### SUPPLIED ENTRIES
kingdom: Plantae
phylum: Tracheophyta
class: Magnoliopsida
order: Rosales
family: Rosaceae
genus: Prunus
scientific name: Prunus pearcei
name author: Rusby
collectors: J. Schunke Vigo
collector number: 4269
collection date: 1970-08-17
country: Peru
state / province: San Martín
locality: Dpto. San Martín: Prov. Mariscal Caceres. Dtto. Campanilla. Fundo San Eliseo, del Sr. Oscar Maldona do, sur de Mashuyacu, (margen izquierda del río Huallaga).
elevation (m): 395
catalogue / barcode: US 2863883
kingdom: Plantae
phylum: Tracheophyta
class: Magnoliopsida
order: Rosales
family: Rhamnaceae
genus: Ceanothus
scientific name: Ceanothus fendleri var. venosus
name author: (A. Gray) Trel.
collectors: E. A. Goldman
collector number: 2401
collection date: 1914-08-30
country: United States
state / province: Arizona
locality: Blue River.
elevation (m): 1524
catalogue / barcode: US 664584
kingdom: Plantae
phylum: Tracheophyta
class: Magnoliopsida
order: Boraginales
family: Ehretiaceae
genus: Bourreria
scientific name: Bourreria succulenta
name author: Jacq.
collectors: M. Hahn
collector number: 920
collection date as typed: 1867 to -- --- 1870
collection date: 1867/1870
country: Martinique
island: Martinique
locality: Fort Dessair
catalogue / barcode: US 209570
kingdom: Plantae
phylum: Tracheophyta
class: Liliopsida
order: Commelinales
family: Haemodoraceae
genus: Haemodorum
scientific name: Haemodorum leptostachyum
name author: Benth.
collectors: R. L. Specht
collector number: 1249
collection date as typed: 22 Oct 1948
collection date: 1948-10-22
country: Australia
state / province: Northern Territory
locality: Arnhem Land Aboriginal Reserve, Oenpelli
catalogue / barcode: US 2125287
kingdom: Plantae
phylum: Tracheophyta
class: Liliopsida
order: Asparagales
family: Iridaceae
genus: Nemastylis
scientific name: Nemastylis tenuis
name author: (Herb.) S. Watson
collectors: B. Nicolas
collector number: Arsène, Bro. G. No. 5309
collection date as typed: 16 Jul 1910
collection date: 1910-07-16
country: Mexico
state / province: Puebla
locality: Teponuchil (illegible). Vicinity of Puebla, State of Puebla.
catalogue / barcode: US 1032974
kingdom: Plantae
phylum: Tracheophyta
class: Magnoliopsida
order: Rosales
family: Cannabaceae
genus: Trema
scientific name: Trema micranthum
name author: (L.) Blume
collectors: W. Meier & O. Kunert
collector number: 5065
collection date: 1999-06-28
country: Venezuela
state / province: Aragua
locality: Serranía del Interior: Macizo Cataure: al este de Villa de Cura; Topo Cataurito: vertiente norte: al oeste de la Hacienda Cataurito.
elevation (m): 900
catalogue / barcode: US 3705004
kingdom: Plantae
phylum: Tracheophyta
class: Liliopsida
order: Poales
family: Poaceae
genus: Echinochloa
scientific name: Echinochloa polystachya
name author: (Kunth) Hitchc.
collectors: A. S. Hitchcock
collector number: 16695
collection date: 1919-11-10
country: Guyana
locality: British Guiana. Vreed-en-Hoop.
######
**EXERCISE GOAL:**
Please transcribe every line of the records above, keeping each word, number, and punctuation mark unchanged.

**REPLY TO THE EXERCISE:**
kingdom: Plantae
phylum: Tracheophyta
class: Magnoliopsida
order: Rosales
family: Rosaceae
genus: Prunus
scientific name: Prunus pearcei
name author: Rusby
collectors: J. Schunke Vigo
collector number: 4269
collection date: 1970-08-17
country: Peru
state / province: San Martín
locality: Dpto. San Martín: Prov. Mariscal Caceres. Dtto. Campanilla. Fundo San Eliseo, del Sr. Oscar Maldona do, sur de Mashuyacu, (margen izquierda del río Huallaga).
elevation (m): 395
catalogue / barcode: US 2863883
kingdom: Plantae
phylum: Tracheophyta
class: Magnoliopsida
order: Rosales
family: Rhamnaceae
genus: Ceanothus
scientific name: Ceanothus fendleri var. venosus
name author: (A. Gray) Trel.
collectors: E. A. Goldman
collector number: 2401
collection date: 1914-08-30
country: United States
state / province: Arizona
locality: Blue River.
elevation (m): 1524
catalogue / barcode: US 664584
kingdom: Plantae
phylum: Tracheophyta
class: Magnoliopsida
order: Boraginales
family: Ehretiaceae
genus: Bourreria
scientific name: Bourreria succulenta
name author: Jacq.
collectors: M. Hahn
collector number: 920
collection date as typed: 1867 to -- --- 1870
collection date: 1867/1870
country: Martinique
island: Martinique
locality: Fort Dessair
catalogue / barcode: US 209570
kingdom: Plantae
phylum: Tracheophyta
class: Liliopsida
order: Commelinales
family: Haemodoraceae
genus: Haemodorum
scientific name: Haemodorum leptostachyum
name author: Benth.
collectors: R. L. Specht
collector number: 1249
collection date as typed: 22 Oct 1948
collection date: 1948-10-22
country: Australia
state / province: Northern Territory
locality: Arnhem Land Aboriginal Reserve, Oenpelli
catalogue / barcode: US 2125287
kingdom: Plantae
phylum: Tracheophyta
class: Liliopsida
order: Asparagales
family: Iridaceae
genus: Nemastylis
scientific name: Nemastylis tenuis
name author: (Herb.) S. Watson
collectors: B. Nicolas
collector number: Arsène, Bro. G. No. 5309
collection date as typed: 16 Jul 1910
collection date: 1910-07-16
country: Mexico
state / province: Puebla
locality: Teponuchil (illegible). Vicinity of Puebla, State of Puebla.
catalogue / barcode: US 1032974
kingdom: Plantae
phylum: Tracheophyta
class: Magnoliopsida
order: Rosales
family: Cannabaceae
genus: Trema
scientific name: Trema micranthum
name author: (L.) Blume
collectors: W. Meier & O. Kunert
collector number: 5065
collection date: 1999-06-28
country: Venezuela
state / province: Aragua
locality: Serranía del Interior: Macizo Cataure: al este de Villa de Cura; Topo Cataurito: vertiente norte: al oeste de la Hacienda Cataurito.
elevation (m): 900
catalogue / barcode: US 3705004
kingdom: Plantae
phylum: Tracheophyta
class: Liliopsida
order: Poales
family: Poaceae
genus: Echinochloa
scientific name: Echinochloa polystachya
name author: (Kunth) Hitchc.
collectors: A. S. Hitchcock
collector number: 16695
collection date: 1919-11-10
country: Guyana
locality: British Guiana. Vreed-en-Hoop.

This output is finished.